Hecking hatte die Bochumer Startelf gegenüber dem 2:7 in Frankfurt auf vier Positionen verändert: Er brachte in Tim Oermann, Jakov Medic und Gerrit Holtmann drei neue Spieler in eine etwas überraschende Fünferkette sowie mit Matus Bero einen neuen Spielgestalter. Hecking wollte in diesem Spiel vor allem einen Fortschritt im Hinblick auf Stabilität sehen, und schon das lediglich eine Gegentor bedeutete einen gravierenden Fortschritt, wenn man sich die Reihe der Bochumer Gegentreffer in den ersten zehn Spielen anschaut: 1, 2, 2, 2, 4, 3, 3, 5, 7 – und nun: 1.  Hecking findet: „Der Bochumer Kader ist nicht schlechter besetzt als der von fünf, sechs anderen Klubs in der Bundesliga.“

Der Kader von Bayer Leverkusen zählt hierbei natürlich nicht dazu. Den zunächst abgezockten Rheinländern genügte in der ersten Halbzeit eine einzige geniale Aktion zur Pausenführung, als Florian Wirtz in der 18. Minute aus dem Mittelfeld heraus mit einem superpräzisen Steilpass Patrik Schick zum 1:0 auf die Reise schickte. Schick hatte im Sturm den Vorzug vor dem zuletzt stark belasteten Victor Boniface erhalten, der erst spät eingewechselt wurde. Auch Robert Andrich und Jonas Hofmann standen neu in Bayers Startelf.
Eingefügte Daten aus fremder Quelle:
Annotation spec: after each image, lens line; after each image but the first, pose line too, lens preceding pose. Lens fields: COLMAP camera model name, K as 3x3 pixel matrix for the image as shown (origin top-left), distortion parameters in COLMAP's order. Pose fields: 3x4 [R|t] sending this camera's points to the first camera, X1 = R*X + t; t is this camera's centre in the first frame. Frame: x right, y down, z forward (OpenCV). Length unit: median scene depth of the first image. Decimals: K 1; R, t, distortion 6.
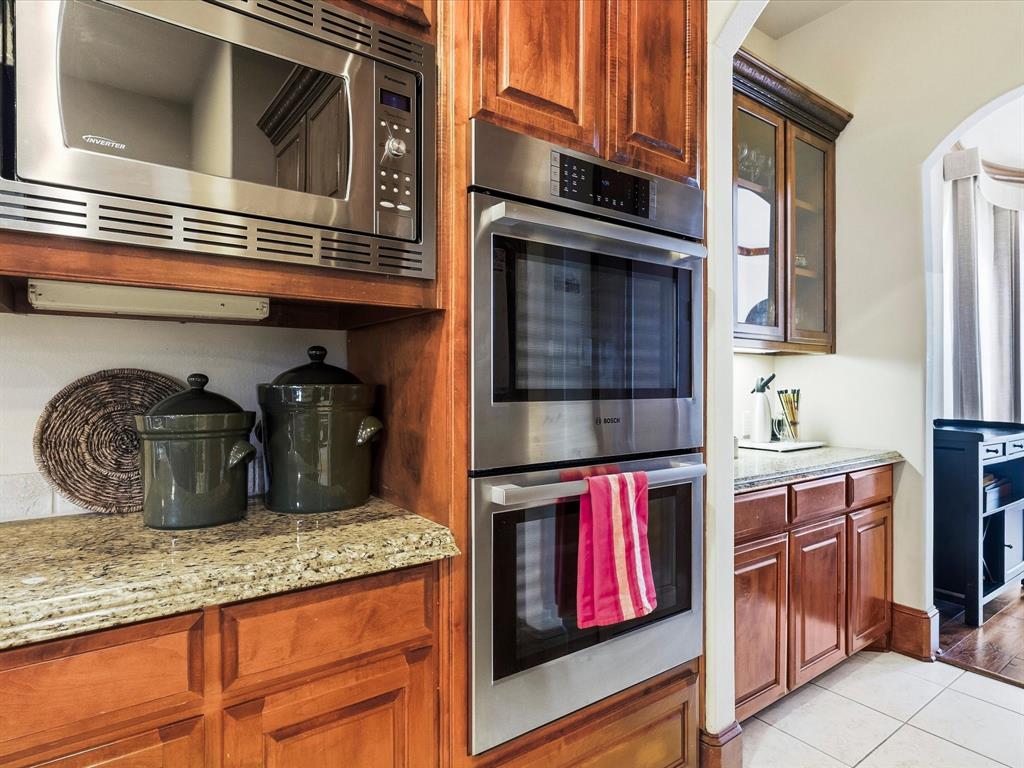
lens RADIAL K [[566.0, 0, 512.0], [0, 566.0, 384.0], [0, 0, 1]] dist [0.000730, 0.000166]
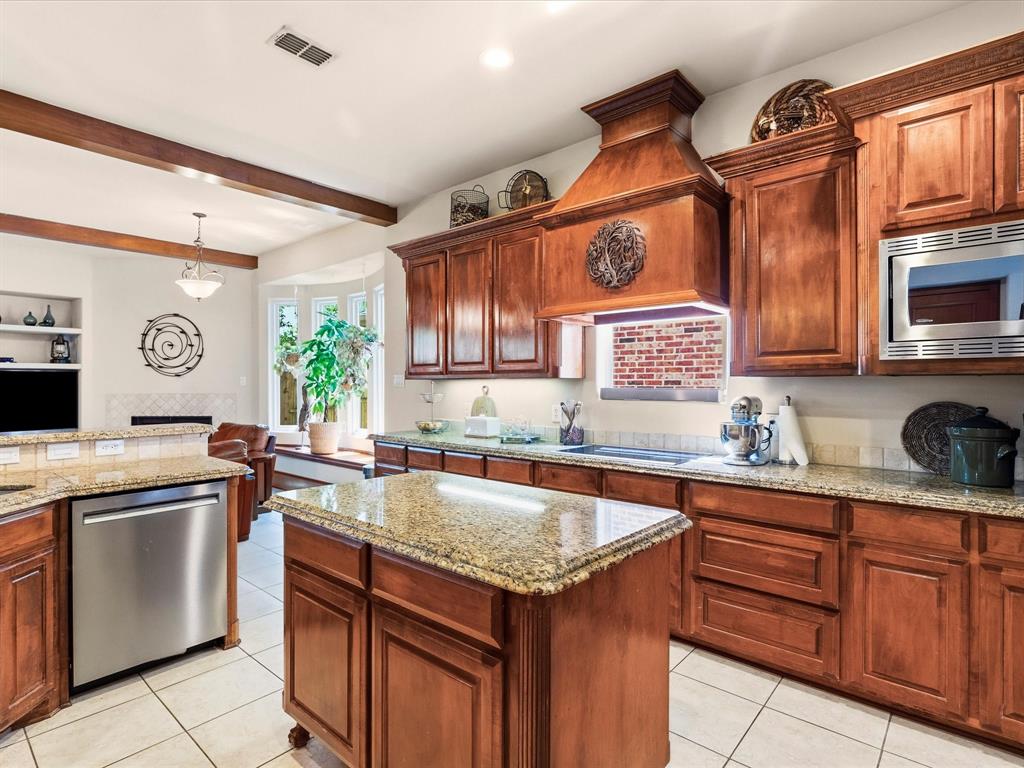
lens RADIAL K [[524.7, 0, 517.1], [0, 524.7, 380.8], [0, 0, 1]] dist [-0.000610, 0.000183]
pose [[0.225801, -0.006929, -0.974149, 0.854984], [-0.007158, 0.999936, -0.008772, -0.083900], [0.974147, 0.008954, 0.225737, -0.969152]]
Nach der Leistung dürfen sich die Bochumer Spieler auf zwei freie Tage freuen

Statt wie in den vergangenen Wochen nach dem 0:1 auseinanderzubrechen, wehrten sich die Bochumer diesmal in der zweiten Halbzeit umso heftiger und kamen nach einer guten Stunde zu vielversprechenden Chancen auf den Ausgleich. In dieser Phase sangen mehr als 20 000 leidenschaftlich mitfiebernde Zuschauer, der VfL werde niemals untergehen. Doch es sollte bis zur 89. Minute dauern, ehe Miyoshi den Ausgleich erzielte. Das Ruhrstadion kochte. Die Fans sangen: „Der VfL ist wieder da.“

Am Ende verriet der gut gelaunte Trainer-Routinier Hecking auch noch, wie er die Mannschaft binnen gerade mal vier Tagen gepackt und ihr mit all seiner Erfahrung so kurzfristig zu einer ganz anderen Verfassung verholfen hatte: „Ich habe den Spielern gesagt, dass sie zwei Tage frei bekommen, wenn sie gut spielen.“ Auch für ihn selbst hatte das einen schönen Nebeneffekt: Er wollte nämlich im ostwestfälischen Soest, wo er aufgewachsen ist, noch auf die berühmte Allerheiligenkirmes gehen.